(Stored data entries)
__________________________________________________

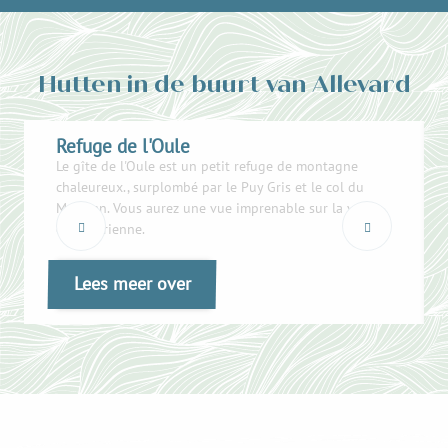
Hutten in de buurt van Allevard
Refuge de l'Oule
Le gîte de l'Oule est un petit refuge de montagne
chaleureux., surplombé par le Puy Gris et le col du
Morétan. Vous aurez une vue imprenable sur la vallée
chambérienne.
Lees meer over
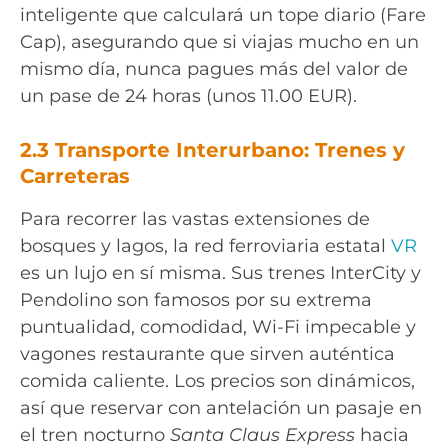
inteligente que calculará un tope diario (Fare
Cap), asegurando que si viajas mucho en un
mismo día, nunca pagues más del valor de
un pase de 24 horas (unos 11.00 EUR).
2.3 Transporte Interurbano: Trenes y
Carreteras
Para recorrer las vastas extensiones de
bosques y lagos, la red ferroviaria estatal
VR
es un lujo en sí misma. Sus trenes InterCity y
Pendolino son famosos por su extrema
puntualidad, comodidad, Wi-Fi impecable y
vagones restaurante que sirven auténtica
comida caliente. Los precios son dinámicos,
así que reservar con antelación un pasaje en
el tren nocturno
Santa Claus Express
hacia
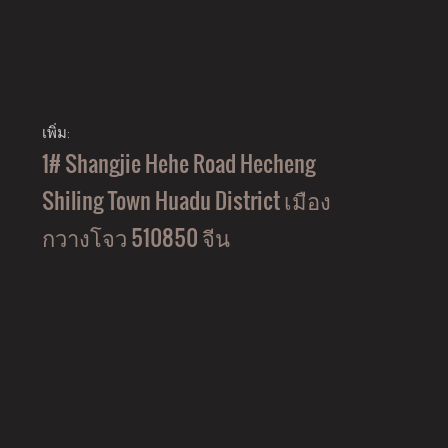
เพิ่ม:
1# Shangjie Hehe Road Hecheng
Shiling Town Huadu District เมือง
กวางโจว 510850 จีน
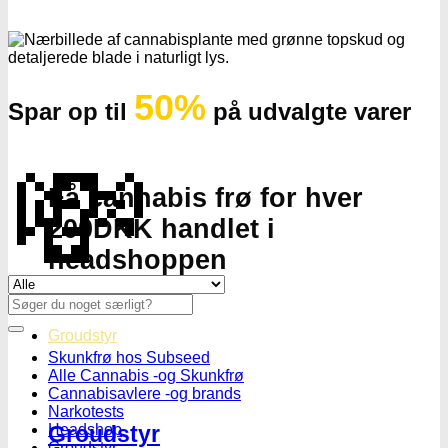
50%
Spar op til
på udvalgte varer
💸
Få cannabis frø for hver
200DKK handlet i
headshoppen
Se alle tilbud her
Søg
Gå til headshoppen
efter:
Groudstyr
Skunkfrø hos Subseed
Alle Cannabis -og Skunkfrø
Cannabisavlere -og brands
Narkotests
Headshop
Groudstyr
Groudstyr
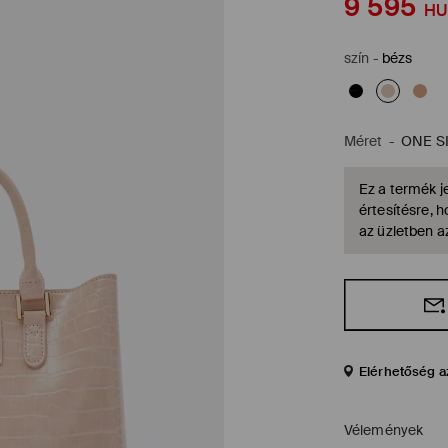
9 595
HU
szín
-
bézs
Méret
-
ONE S
Ez a termék je
értesítésre, 
az üzletben a
Elérhetőség a
Vélemények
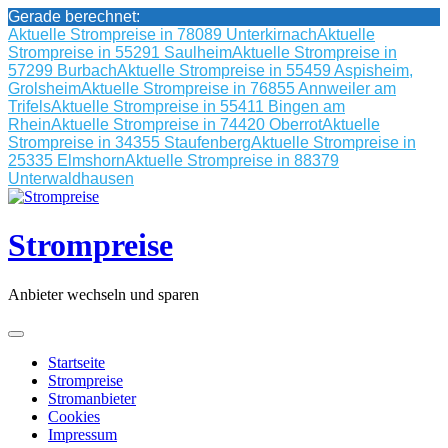
Gerade berechnet:
Aktuelle Strompreise in 78089 Unterkirnach
Aktuelle
Strompreise in 55291 Saulheim
Aktuelle Strompreise in
57299 Burbach
Aktuelle Strompreise in 55459 Aspisheim,
Grolsheim
Aktuelle Strompreise in 76855 Annweiler am
Trifels
Aktuelle Strompreise in 55411 Bingen am
Rhein
Aktuelle Strompreise in 74420 Oberrot
Aktuelle
Strompreise in 34355 Staufenberg
Aktuelle Strompreise in
25335 Elmshorn
Aktuelle Strompreise in 88379
Unterwaldhausen
Skip
to
content
Strompreise
Anbieter wechseln und sparen
Startseite
Strompreise
Stromanbieter
Cookies
Impressum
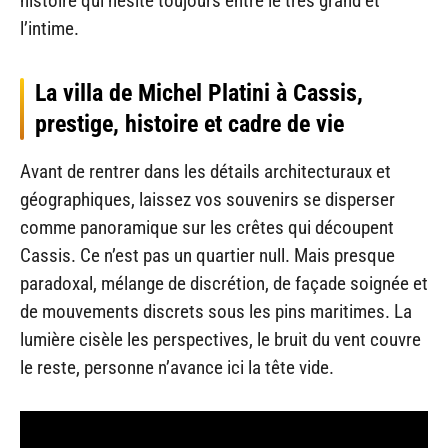
histoire qui hésite toujours entre le très grand et
l’intime.
La villa de Michel Platini à Cassis,
prestige, histoire et cadre de vie
Avant de rentrer dans les détails architecturaux et
géographiques, laissez vos souvenirs se disperser
comme panoramique sur les crêtes qui découpent
Cassis. Ce n’est pas un quartier null. Mais presque
paradoxal, mélange de discrétion, de façade soignée et
de mouvements discrets sous les pins maritimes. La
lumière cisèle les perspectives, le bruit du vent couvre
le reste, personne n’avance ici la tête vide.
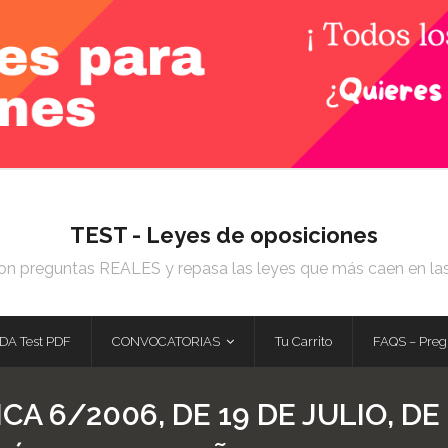
TEST - Leyes de oposiciones
on preguntas REALES y repasa las leyes que más caen en la
DA Test PDF
CONVOCATORIAS
Tu Carrito
FAQS – Preg
CA 6/2006, DE 19 DE JULIO, D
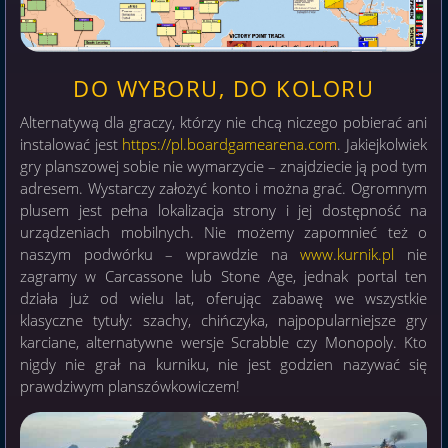
DO WYBORU, DO KOLORU
Alternatywą dla graczy, którzy nie chcą niczego pobierać ani
instalować jest
https://pl.boardgamearena.com
. Jakiejkolwiek
gry planszowej sobie nie wymarzycie – znajdziecie ją pod tym
adresem. Wystarczy założyć konto i można grać. Ogromnym
plusem jest pełna lokalizacja strony i jej dostępność na
urządzeniach mobilnych. Nie możemy zapomnieć też o
naszym podwórku – wprawdzie na
www.kurnik.pl
nie
zagramy w Carcassone lub Stone Age, jednak portal ten
działa już od wielu lat, oferując zabawę we wszystkie
klasyczne tytuły: szachy, chińczyka, najpopularniejsze gry
karciane, alternatywne wersje Scrabble czy Monopoly. Kto
nigdy nie grał na kurniku, nie jest godzien nazywać się
prawdziwym planszówkowiczem!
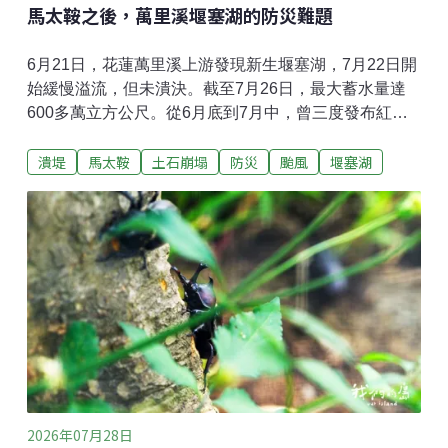
馬太鞍之後，萬里溪堰塞湖的防災難題
6月21日，花蓮萬里溪上游發現新生堰塞湖，7月22日開
始緩慢溢流，但未潰決。截至7月26日，最大蓄水量達
600多萬立方公尺。從6月底到7月中，曾三度發布紅色
警戒，居民撤離最長超過十天。堰塞湖這種存在高度不
潰堤
馬太鞍
土石崩塌
防災
颱風
堰塞湖
確定性的天然災害，對防災決策與風險溝通帶來哪些難
題？萬里溪堰塞湖形成，下游住戶兩百多人劃入警戒區6
月25日，中度颱風米克拉接近台灣，預估將在東部帶來
豪雨，花蓮縣萬榮鄉與鳳林鎮的鄉公所職員與員警，忙
著挨家挨戶確認保全戶居民是否已經撤離。這場撤離行
動，不只是因為颱風。仔細一看，不少住家都被貼上
「萬里溪堰塞湖保全戶」的告示，因為就在四天前的6月
21日，林保署航遙測分署，在萬里溪發現一處約45公頃
的崩塌地阻塞河道，形成堰塞湖。陽明交通大學防災與
水環境研究中心助理研究員李國維指出，萬里溪過去就
曾多次出現堰塞湖，只是這次規模較大，「因為這裡的
特性就是，它的峽谷非常陡峭狹窄，像V形，岩石葉理
2026年07月28日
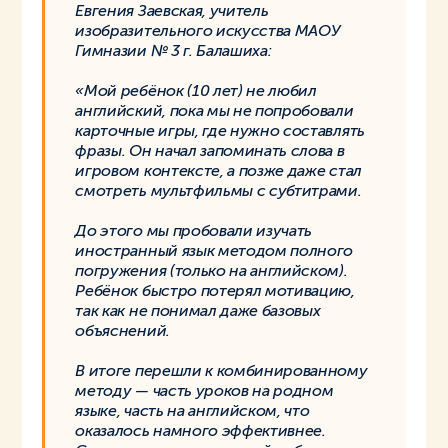
Евгения Заевская, учитель
изобразительного искусства МАОУ
Гимназии № 3 г. Балашиха:
«Мой ребёнок (10 лет) не любил
английский, пока мы не попробовали
карточные игры, где нужно составлять
фразы. Он начал запоминать слова в
игровом контексте, а позже даже стал
смотреть мультфильмы с субтитрами.
До этого мы пробовали изучать
иностранный язык методом полного
погружения (только на английском).
Ребёнок быстро потерял мотивацию,
так как не понимал даже базовых
объяснений.
В итоге перешли к комбинированному
методу — часть уроков на родном
языке, часть на английском, что
оказалось намного эффективнее.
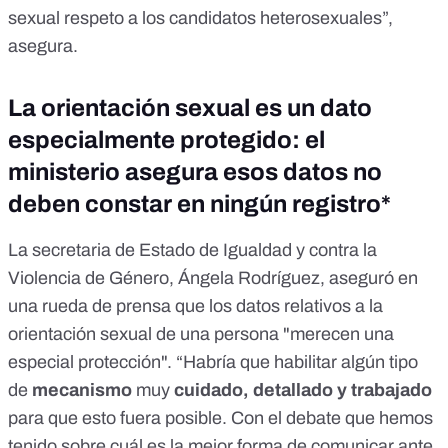
sexual respeto a los candidatos heterosexuales”,
asegura.
La orientación sexual es un dato
especialmente protegido: el
ministerio asegura esos datos no
deben constar en ningún registro*
La secretaria de Estado de Igualdad y contra la
Violencia de Género, Ángela Rodríguez, aseguró en
una
rueda de prensa
que los datos relativos a la
orientación sexual de una persona "merecen una
especial protección". “Habría que habilitar algún tipo
de
mecanismo
muy
cuidado, detallado y trabajado
para que esto fuera posible. Con el debate que hemos
tenido sobre cuál es la mejor forma de comunicar ante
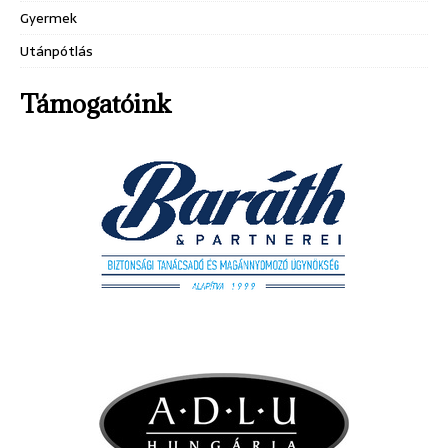
Gyermek
Utánpótlás
Támogatóink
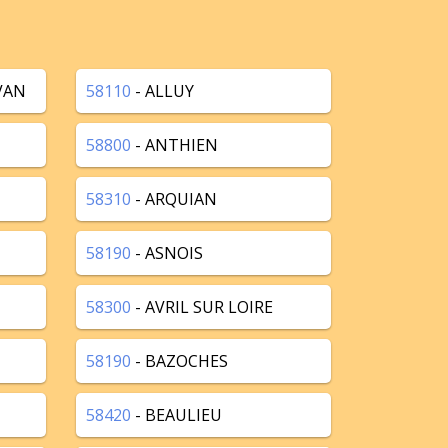
VAN
58110
- ALLUY
58800
- ANTHIEN
58310
- ARQUIAN
58190
- ASNOIS
58300
- AVRIL SUR LOIRE
58190
- BAZOCHES
58420
- BEAULIEU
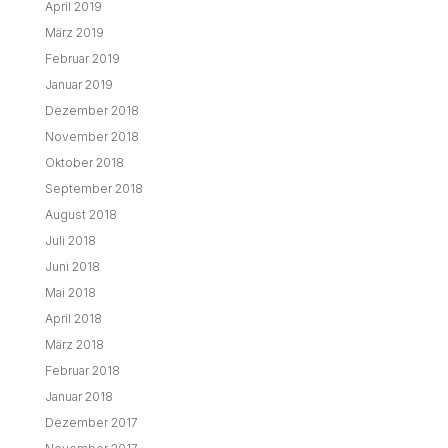
April 2019
März 2019
Februar 2019
Januar 2019
Dezember 2018
November 2018
Oktober 2018
September 2018
August 2018
Juli 2018
Juni 2018
Mai 2018
April 2018
März 2018
Februar 2018
Januar 2018
Dezember 2017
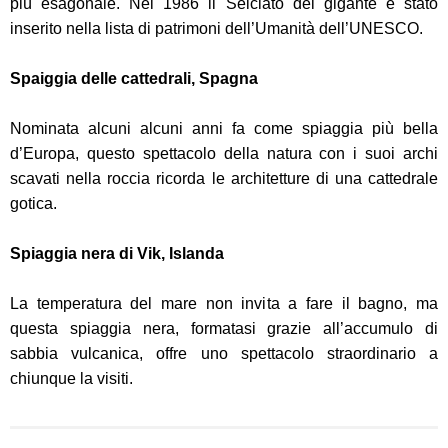
più esagonale. Nel 1986 il Selciato del gigante è stato
inserito nella lista di patrimoni dell’Umanità dell’UNESCO.
Spaiggia delle cattedrali, Spagna
Nominata alcuni alcuni anni fa come spiaggia più bella
d’Europa, questo spettacolo della natura con i suoi archi
scavati nella roccia ricorda le architetture di una cattedrale
gotica.
Spiaggia nera di Vik, Islanda
La temperatura del mare non invita a fare il bagno, ma
questa spiaggia nera, formatasi grazie all’accumulo di
sabbia vulcanica, offre uno spettacolo straordinario a
chiunque la visiti.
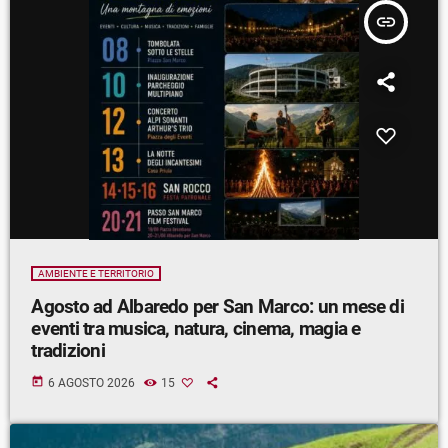
insert_link
AMBIENTE E TERRITORIO
Agosto ad Albaredo per San Marco: un mese di
eventi tra musica, natura, cinema, magia e
tradizioni
today
6 AGOSTO 2026
15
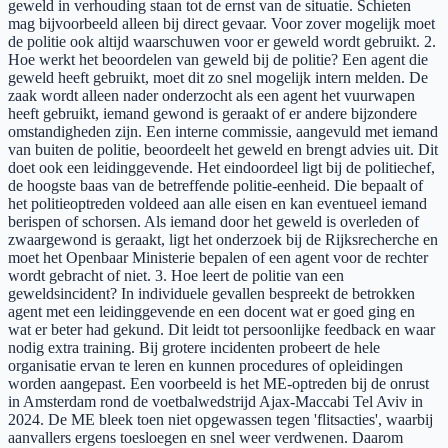
geweld in verhouding staan tot de ernst van de situatie. Schieten
mag bijvoorbeeld alleen bij direct gevaar. Voor zover mogelijk moet
de politie ook altijd waarschuwen voor er geweld wordt gebruikt. 2.
Hoe werkt het beoordelen van geweld bij de politie? Een agent die
geweld heeft gebruikt, moet dit zo snel mogelijk intern melden. De
zaak wordt alleen nader onderzocht als een agent het vuurwapen
heeft gebruikt, iemand gewond is geraakt of er andere bijzondere
omstandigheden zijn. Een interne commissie, aangevuld met iemand
van buiten de politie, beoordeelt het geweld en brengt advies uit. Dit
doet ook een leidinggevende. Het eindoordeel ligt bij de politiechef,
de hoogste baas van de betreffende politie-eenheid. Die bepaalt of
het politieoptreden voldeed aan alle eisen en kan eventueel iemand
berispen of schorsen. Als iemand door het geweld is overleden of
zwaargewond is geraakt, ligt het onderzoek bij de Rijksrecherche en
moet het Openbaar Ministerie bepalen of een agent voor de rechter
wordt gebracht of niet. 3. Hoe leert de politie van een
geweldsincident? In individuele gevallen bespreekt de betrokken
agent met een leidinggevende en een docent wat er goed ging en
wat er beter had gekund. Dit leidt tot persoonlijke feedback en waar
nodig extra training. Bij grotere incidenten probeert de hele
organisatie ervan te leren en kunnen procedures of opleidingen
worden aangepast. Een voorbeeld is het ME-optreden bij de onrust
in Amsterdam rond de voetbalwedstrijd Ajax-Maccabi Tel Aviv in
2024. De ME bleek toen niet opgewassen tegen 'flitsacties', waarbij
aanvallers ergens toesloegen en snel weer verdwenen. Daarom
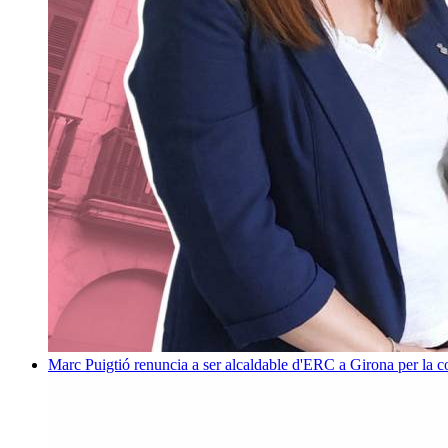
Marc Puigtió renuncia a ser alcaldable d'ERC a Girona per la c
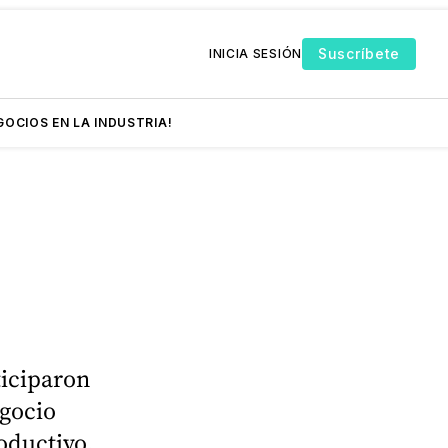
Suscríbete
INICIA SESIÓN
GOCIOS EN LA INDUSTRIA!
ticiparon
egocio
oductivo.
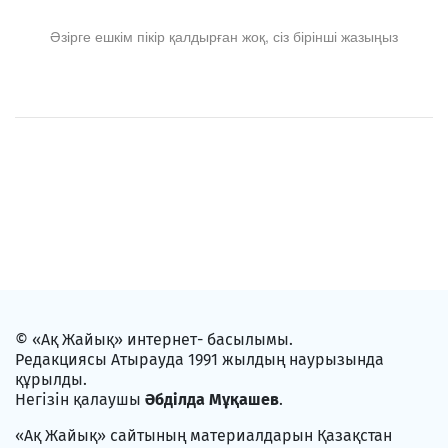
Әзірге ешкім пікір қалдырған жоқ, сіз бірінші жазыңыз
© «Ақ Жайық» интернет- басылымы.
Редакциясы Атырауда 1991 жылдың наурызында
құрылды.
Негізін қалаушы
Әбділда Мұқашев
.
«Ақ Жайық» сайтының материалдарын Қазақстан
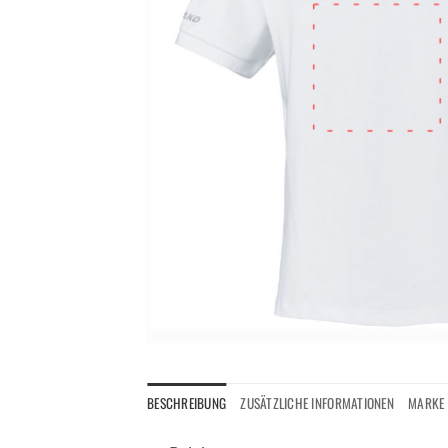
BESCHREIBUNG
ZUSÄTZLICHE INFORMATIONEN
MARKE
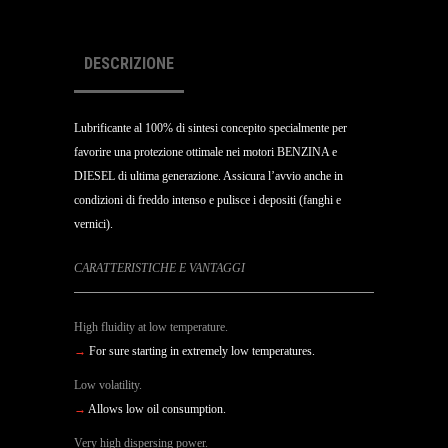
DESCRIZIONE
Lubrificante al 100% di sintesi concepito specialmente per
favorire una protezione ottimale nei motori BENZINA e
DIESEL di ultima generazione. Assicura l’avvio anche in
condizioni di freddo intenso e pulisce i depositi (fanghi e
vernici).
CARATTERISTICHE E VANTAGGI
High fluidity at low temperature.
→
For sure starting in extremely low temperatures.
Low volatility.
→
Allows low oil consumption.
Very high dispersing power.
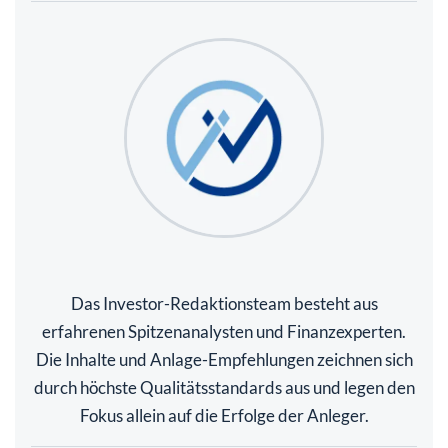
Das Investor-Redaktionsteam besteht aus
erfahrenen Spitzenanalysten und Finanzexperten.
Die Inhalte und Anlage-Empfehlungen zeichnen sich
durch höchste Qualitätsstandards aus und legen den
Fokus allein auf die Erfolge der Anleger.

__________________________________________________

*WORK INSTRUCTIONS*:
Write out again the lines of the items between the line holding "inteligente que calculará" and the line holding "Pendolino son famosos por su extrema", inclusive, renaming "bosques" to "montañas" and leaving everything else as it stands.

*EXERCISE OUTPUT*:
inteligente que calculará un tope diario (Fare
Cap), asegurando que si viajas mucho en un
mismo día, nunca pagues más del valor de
un pase de 24 horas (unos 11.00 EUR).
2.3 Transporte Interurbano: Trenes y
Carreteras
Para recorrer las vastas extensiones de
montañas y lagos, la red ferroviaria estatal
VR
es un lujo en sí misma. Sus trenes InterCity y
Pendolino son famosos por su extrema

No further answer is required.